The concept of efficiency links electrical power to energy policy. LED lighting retrofits reduce lighting energy consumption by 80% — if every incandescent bulb in the UK were replaced by LED, the saving would be several GW of generating capacity. Electric vehicle efficiency (well-to-wheel) at ~60–70% compares favourably with petrol vehicles (~20–25%), even accounting for power station losses. Electrical power is the most versatile and often most efficient form of energy — which is why electrification of transport, heating, and industry is central to carbon emission reduction.
Exam Summary for Electrical Power
Three equivalent power formulas: P = IV, P = I²R, P = V²/R. Use whichever two quantities are known. Energy E = Pt (joules) or E = Pt/3,600,000 (kWh). Cost = energy (kWh) × price per kWh. For a circuit: power delivered by source = εI (total), power dissipated in internal resistance = I²r, power delivered to external circuit = IV_terminal = I(ε − Ir). Power balance: εI = I²r + I²R_external. Maximum power to load when R_load = r_internal. In parallel circuits: same voltage → use P = V²/R (smallest R gets most power). In series circuits: same current → use P = I²R (largest R gets most power).

→ The data
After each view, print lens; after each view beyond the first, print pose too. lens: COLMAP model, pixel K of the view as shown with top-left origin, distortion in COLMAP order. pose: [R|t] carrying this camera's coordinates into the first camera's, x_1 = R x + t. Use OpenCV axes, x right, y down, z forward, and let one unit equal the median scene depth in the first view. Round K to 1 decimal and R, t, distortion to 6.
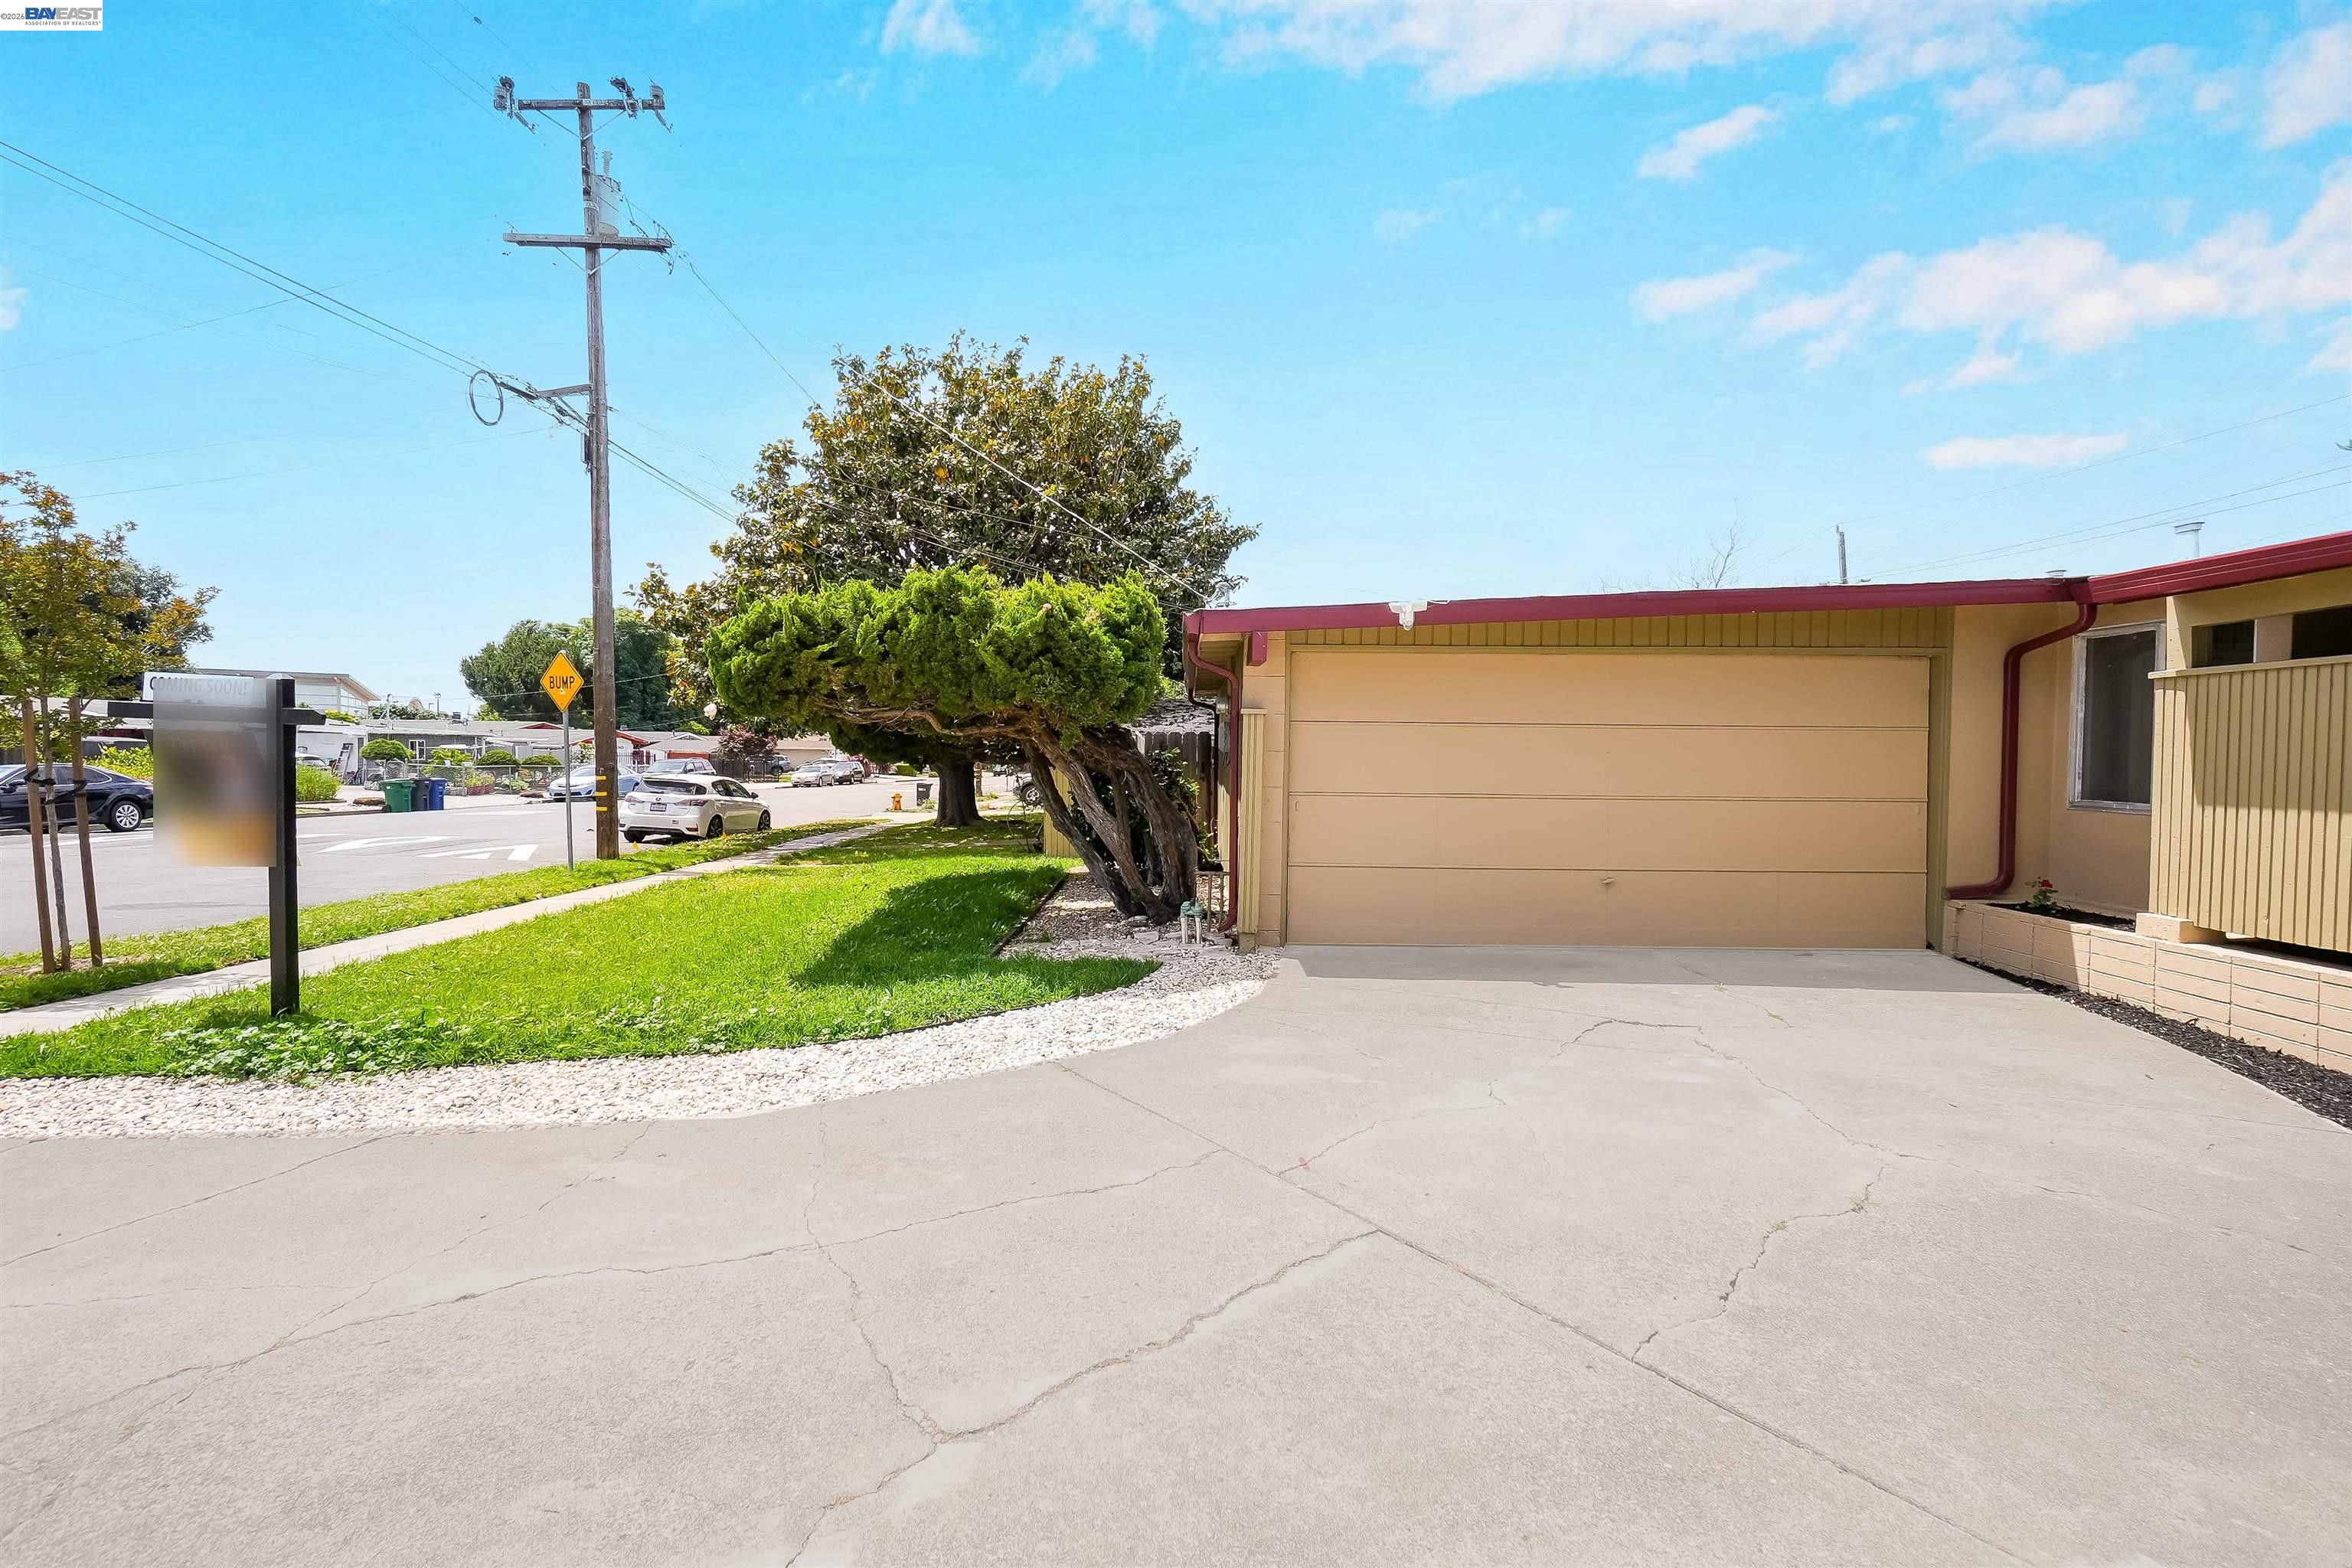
lens RADIAL K [[1000.4, 0, 1176.0], [0, 1000.4, 784.0], [0, 0, 1]] dist [-0.004475, 0.000366]
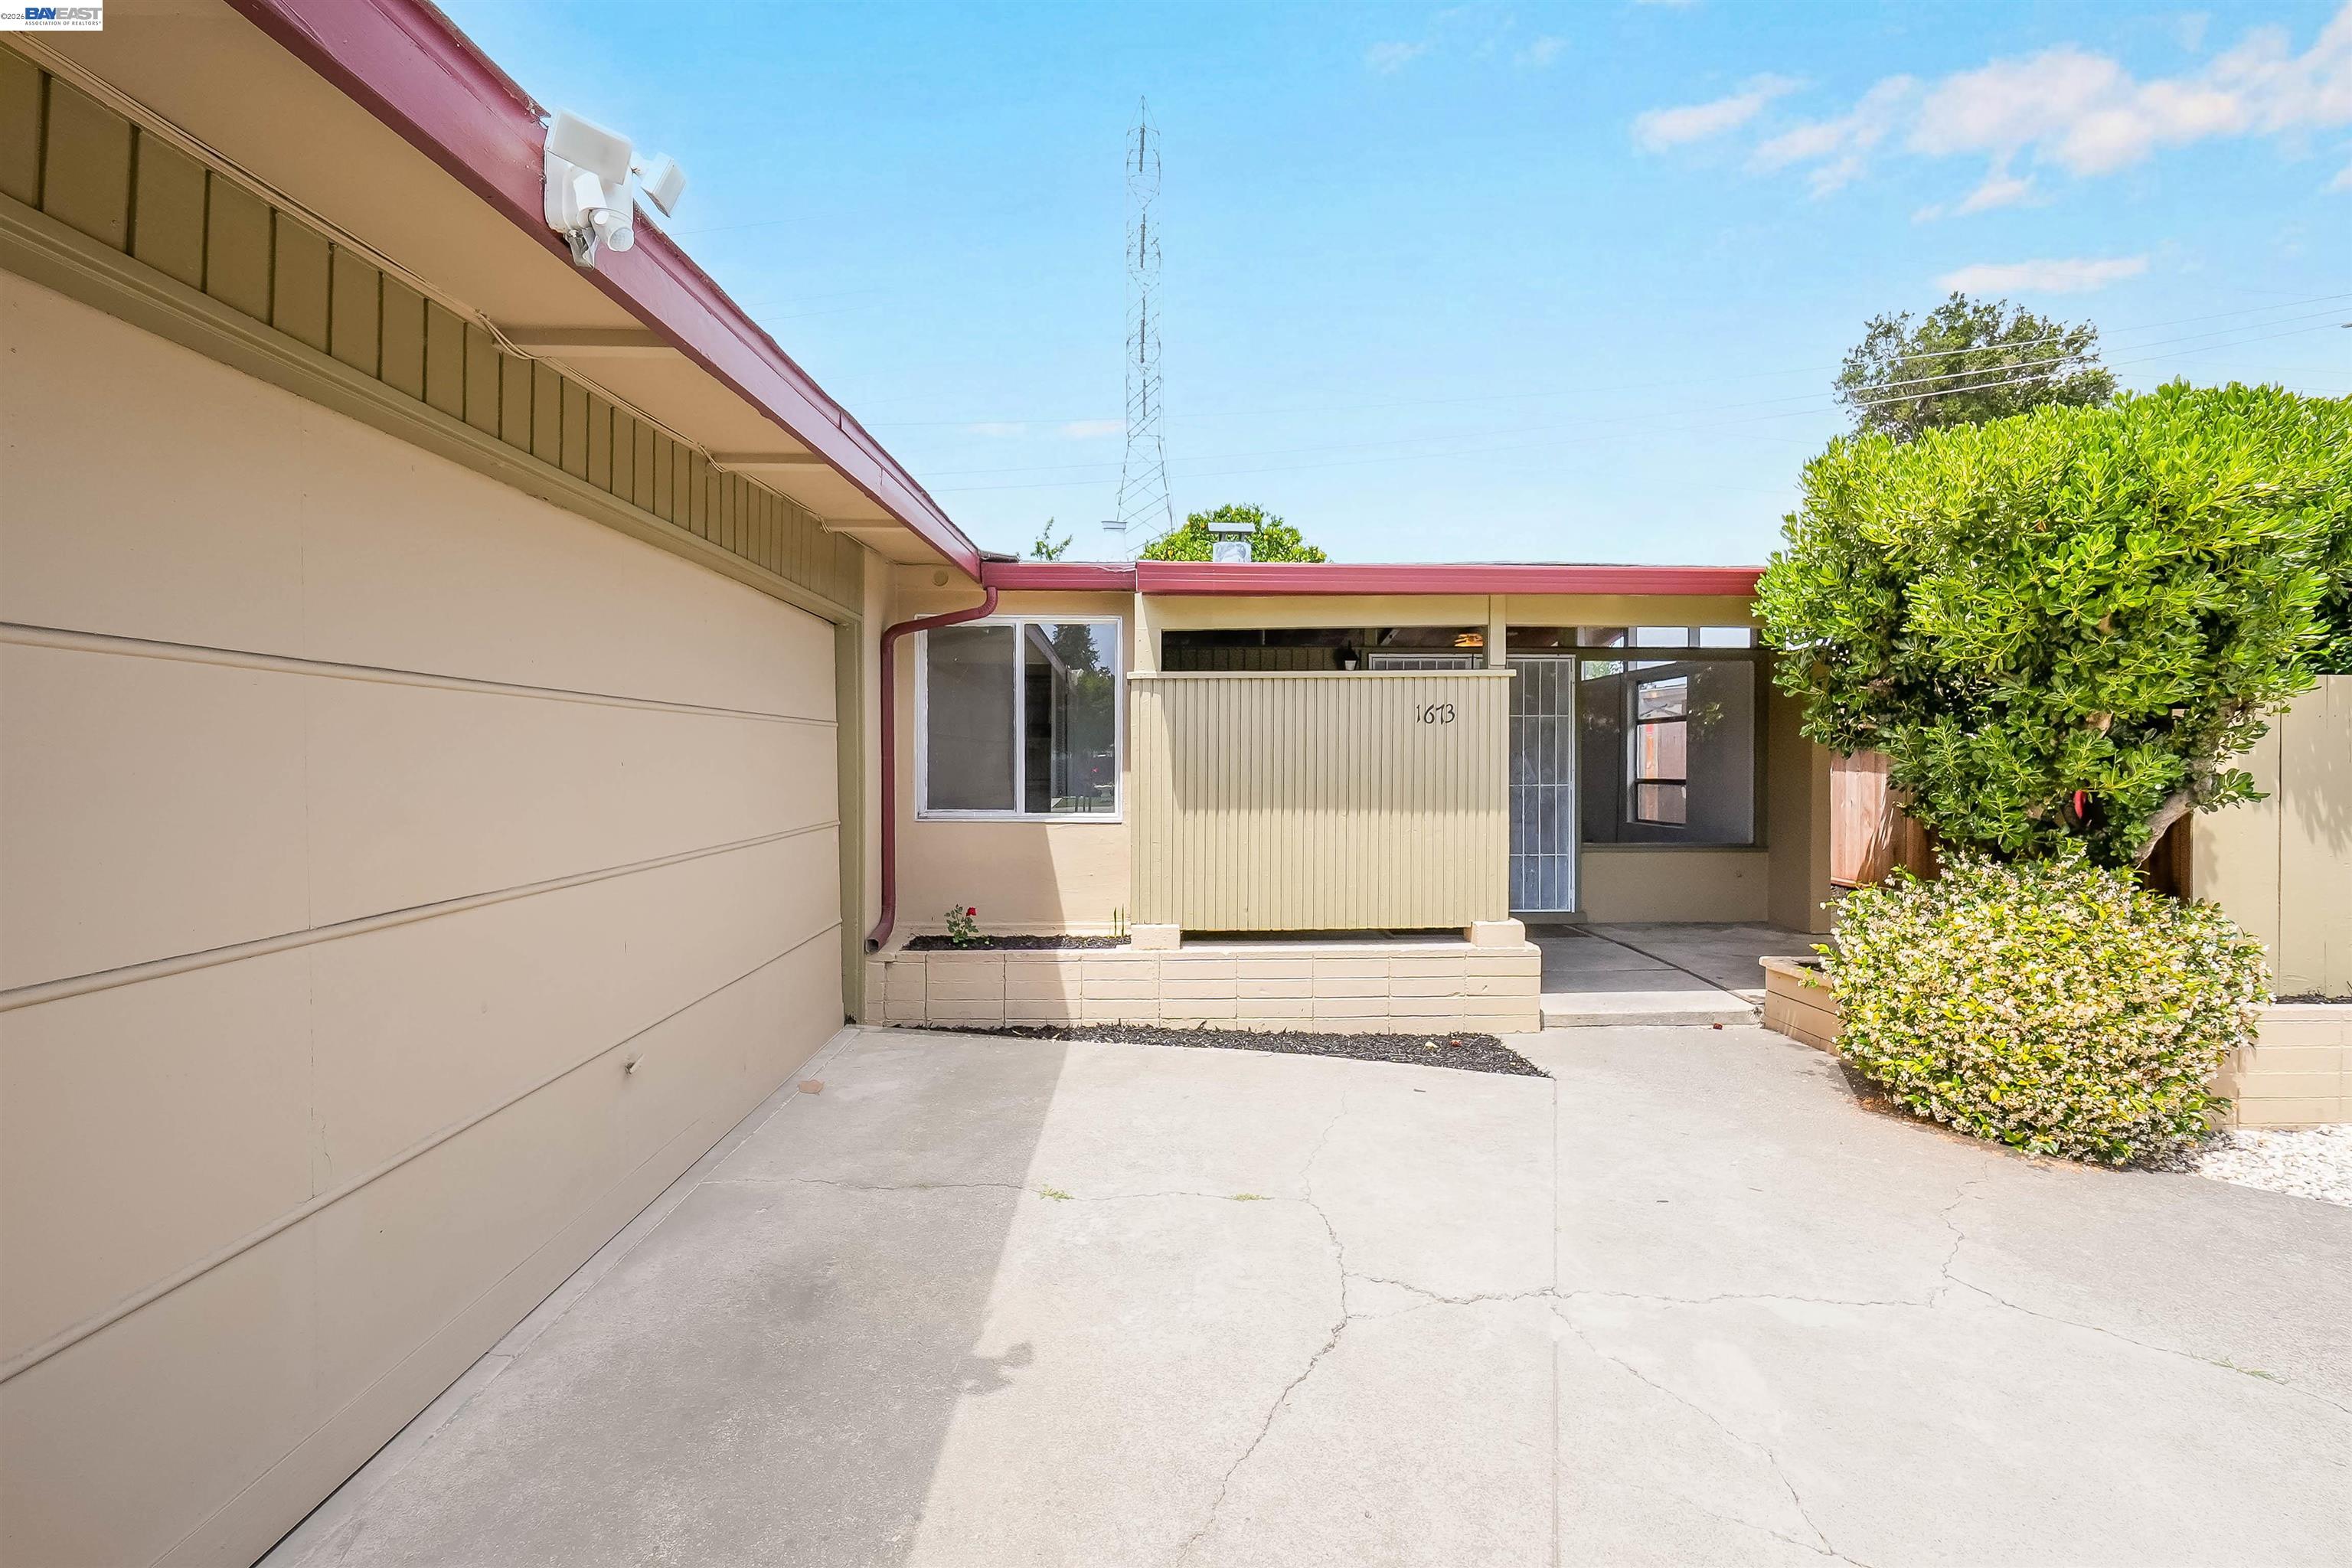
lens RADIAL K [[1050.9, 0, 1176.0], [0, 1050.9, 784.0], [0, 0, 1]] dist [-0.019053, 0.000219]
pose [[-0.036161, -0.033951, 0.998769, -0.024738], [0.031941, 0.998873, 0.035111, -0.039255], [-0.998835, 0.033172, -0.035035, 0.980892]]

→ Problem requirements
Reproduce the electrical power passage word for word, from "Exam Summary for" up to and including "(largest R gets most power).". The listing has nothing to do with what you're asked here.

→ Result of this exercise
Exam Summary for Electrical Power
Three equivalent power formulas: P = IV, P = I²R, P = V²/R. Use whichever two quantities are known. Energy E = Pt (joules) or E = Pt/3,600,000 (kWh). Cost = energy (kWh) × price per kWh. For a circuit: power delivered by source = εI (total), power dissipated in internal resistance = I²r, power delivered to external circuit = IV_terminal = I(ε − Ir). Power balance: εI = I²r + I²R_external. Maximum power to load when R_load = r_internal. In parallel circuits: same voltage → use P = V²/R (smallest R gets most power). In series circuits: same current → use P = I²R (largest R gets most power).